Some reactions to The This: Brian Cregg admires, but does not love, the novel. A more expansive (though of course not necessarily more accurate) response to the novel from Alan Jacobs, here. Goodreads is currently running at 4.5 out of 5, Buzzmag seems to like the book (or have I misunderstood?) and there are various other online responses, amazon reviews and so on.
And here is the estimable Phil Christman, praising with reservations The This (and talking a little about my other books too).

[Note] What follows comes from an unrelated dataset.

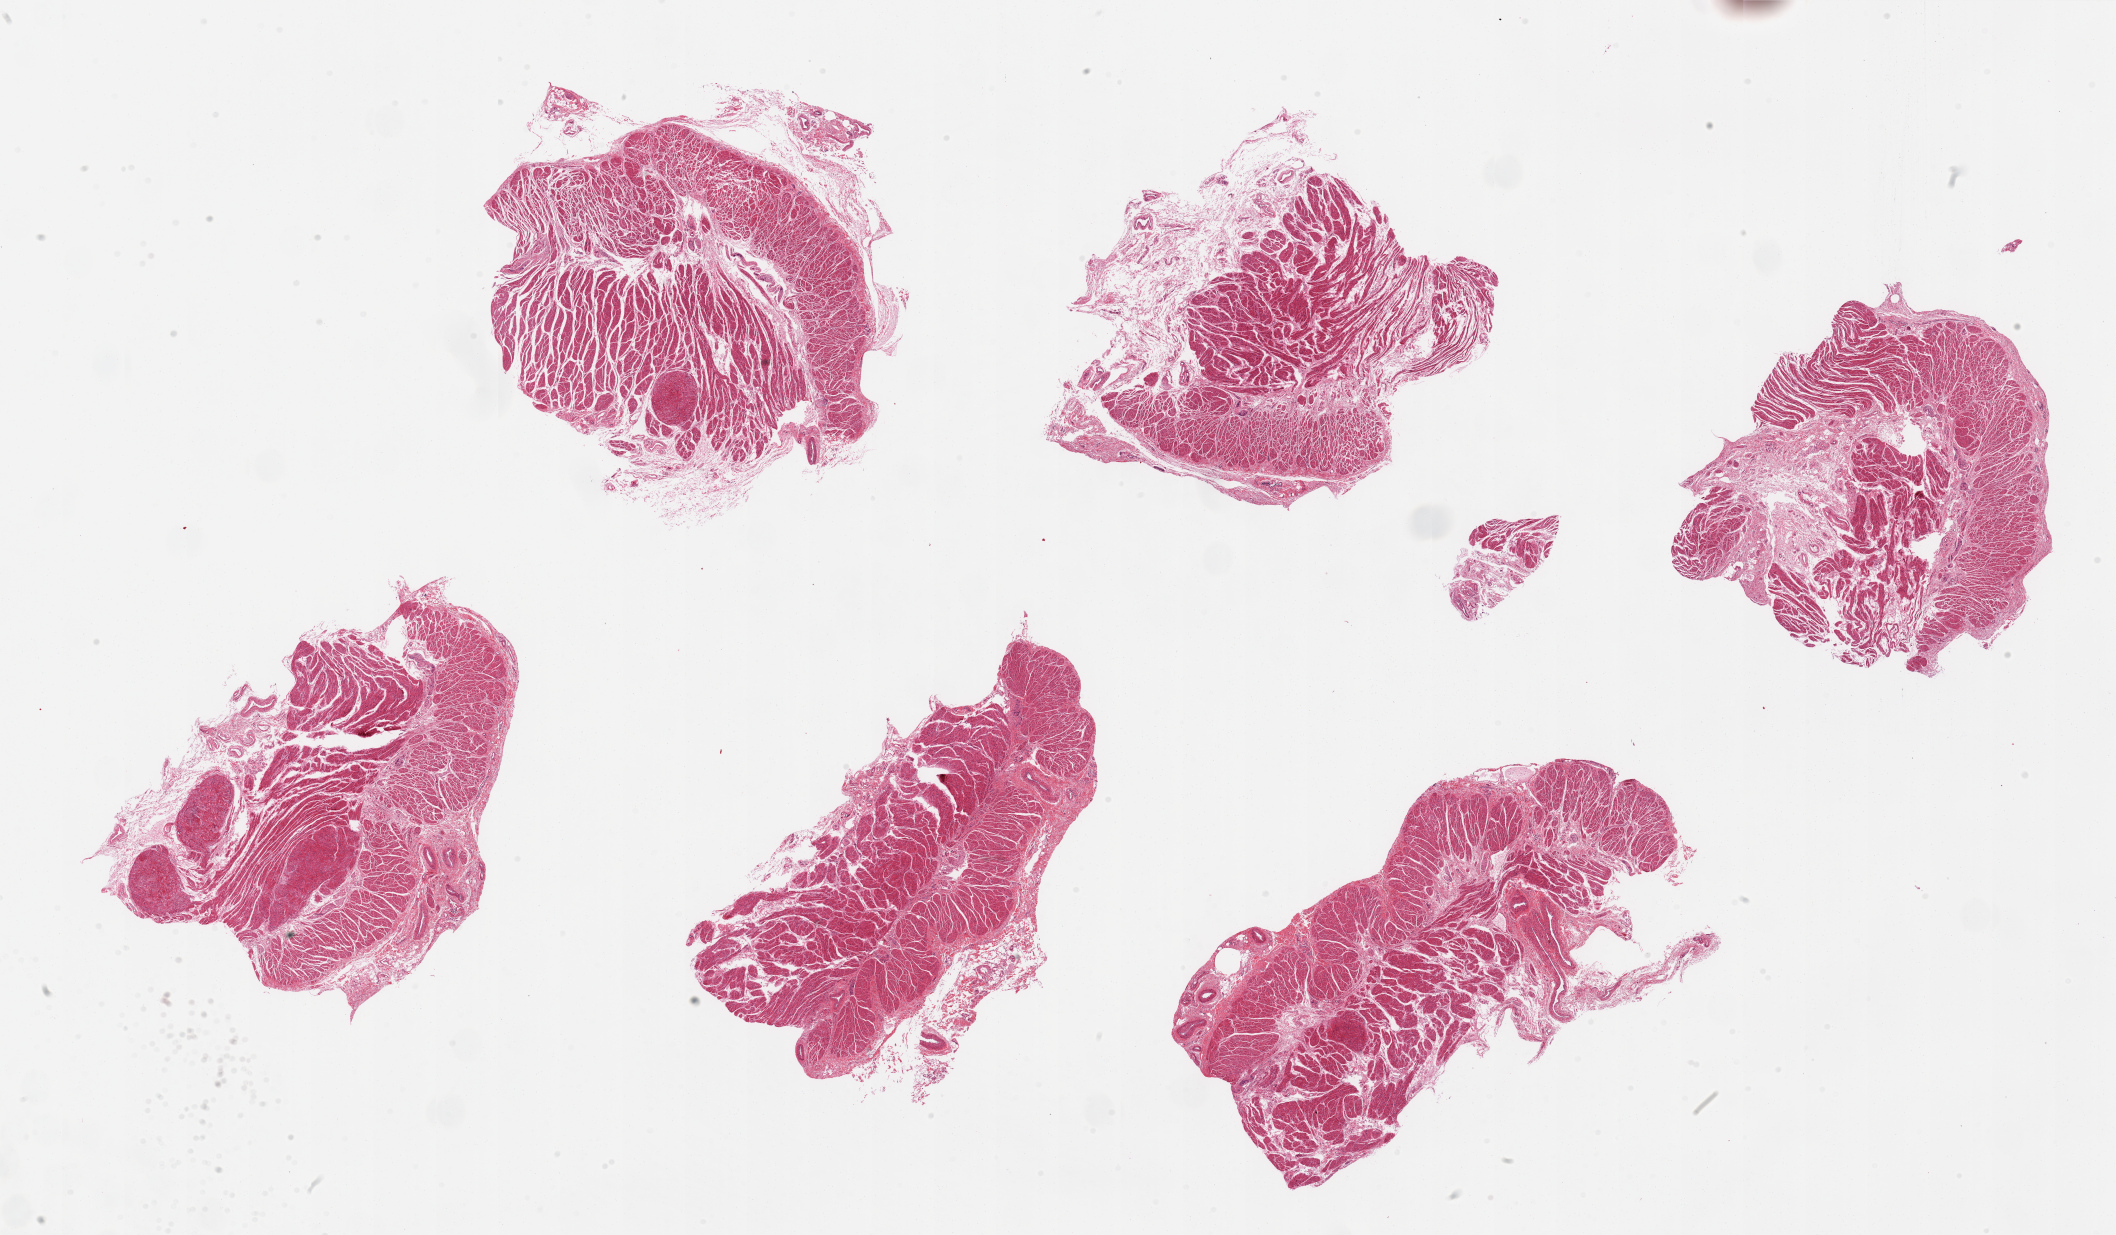
Digitized hematoxylin and eosin (H&E)-stained section, low-resolution overview of the scanned area, about 33.5 x 19.5 mm; PAXgene-fixed, paraffin-embedded tissue; sampled site (target tissue): gastroesophageal junction; donor tissue sample. Female donor.
Review note (as recorded): 6 pieces.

Roberts’s more recent books have taken an apocalyptic turn. He wrote a nonfiction study of apocalyptic media that just came out in November ... last year’s Purgatory Mount was apocalyptic, too—an attempt to guess where this will all end. Both it and The This gave me actual nightmares. (They also have one obvious technical flaw: his American characters sound a little too British. Something about the rhythm is off. It’s not that we never end sentences with an interrogative “, yeah?”, but we don’t do it very often, IME.) ... Roberts is kind of an anomaly: He is so smart, interesting, and productive that remembering he exists in this aggressively stupid mediascape always gives my mood a lift, but his books are so vivid in their depictions of suffering that I always get a little depressed when I read them. He’s not, I want to stress, a “grimdark” science fiction writer: his work is as powerful as it is because he sympathizes very much with people who are weak, imperfect, limited, and well-meaning, and he hates to see them lose everything, as, in this world, they inevitably do. Grimdark writers revel in reminding you that this is the case; they scorn you for ever forgetting it.Sorry for the nightmares, Phil: that's unconscionable of me.